How To Make Fasnacht Donuts

If you’re looking for something filling, wholesome, and deeply traditional, you don’t need to look much further than the fasnacht donut. This age-old classic has been passed down by generations and can now be enjoyed by everyone. In the US, it’s a popular favourite throughout the Pennsylvania Dutch counties.

Traditionally, the fasnacht donut was made as a way of using up fats and starch-based products in the larder just before the fasting season of Lent. Although recipes vary, traditional fasnacht donuts often use potato as well as flour. This is one aspect that distinguishes them from other traditionally sweet breads.

Of course, you don’t have to wait for a religious festival in order to enjoy fasnacht donuts. Today, we’ll be exploring how you can go about making them yourself, as well as taking a closer look at this doughnut’s fascinating history.

A Brief History of the Fasnacht Donut


Fasnacht donuts appear to have their origins in the Germanic regions of Mediaeval Europe. ‘Fasnacht’, or ‘fastnacht’ as you will sometimes see it called, effectively translates to ‘fasting night’.

Traditionally, these doughnuts have been cooked as a way of using up plenty of food and fat before the fasting season of Lent. This means they are most frequently enjoyed on Shrove Tuesday, or Mardi Gras (Fat Tuesday) in French. A similar European-based tradition is pancake day, when pancakes are traditionally cooked and eaten the day before the fasting season starts!

• **Dataset excerpts**
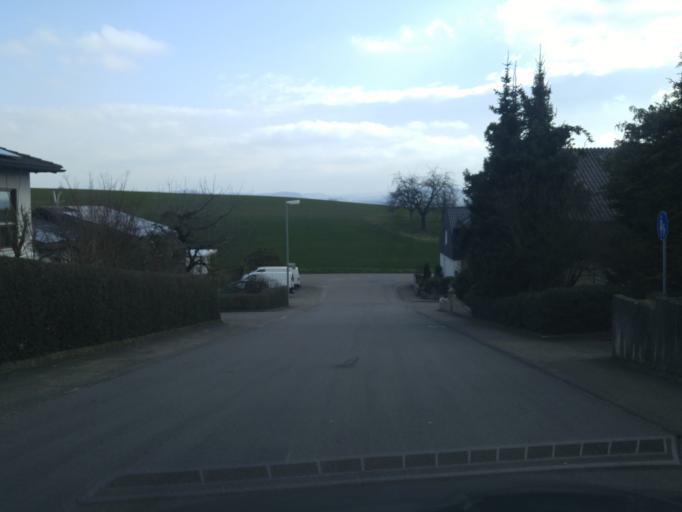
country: DE
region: Baden-Wuerttemberg
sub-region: Regierungsbezirk Stuttgart
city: Ilsfeld
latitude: 49.0604
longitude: 9.2477
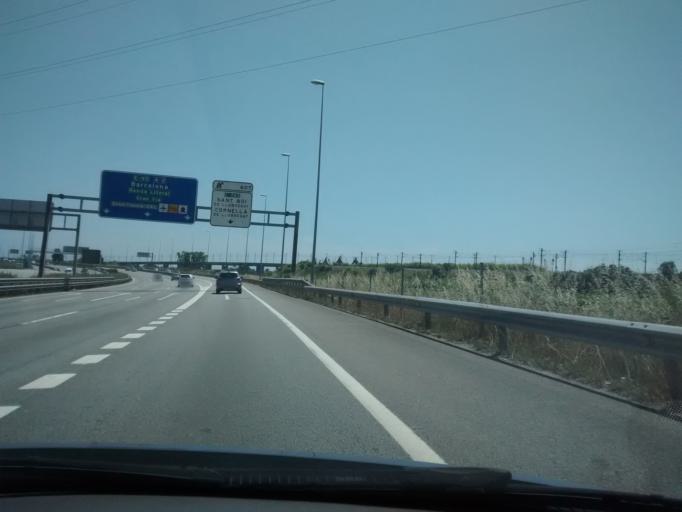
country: ES
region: Catalonia
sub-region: Provincia de Barcelona
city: Sant Joan Despi
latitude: 41.3571
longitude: 2.0515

• **Short task**
Rewrite the fasnacht donut text from "Traditionally, the fasnacht" to "to ‘fasting night’.", changing "larder" to "pantry".

• **Correct output**
Traditionally, the fasnacht donut was made as a way of using up fats and starch-based products in the pantry just before the fasting season of Lent. Although recipes vary, traditional fasnacht donuts often use potato as well as flour. This is one aspect that distinguishes them from other traditionally sweet breads.

Of course, you don’t have to wait for a religious festival in order to enjoy fasnacht donuts. Today, we’ll be exploring how you can go about making them yourself, as well as taking a closer look at this doughnut’s fascinating history.

A Brief History of the Fasnacht Donut


Fasnacht donuts appear to have their origins in the Germanic regions of Mediaeval Europe. ‘Fasnacht’, or ‘fastnacht’ as you will sometimes see it called, effectively translates to ‘fasting night’.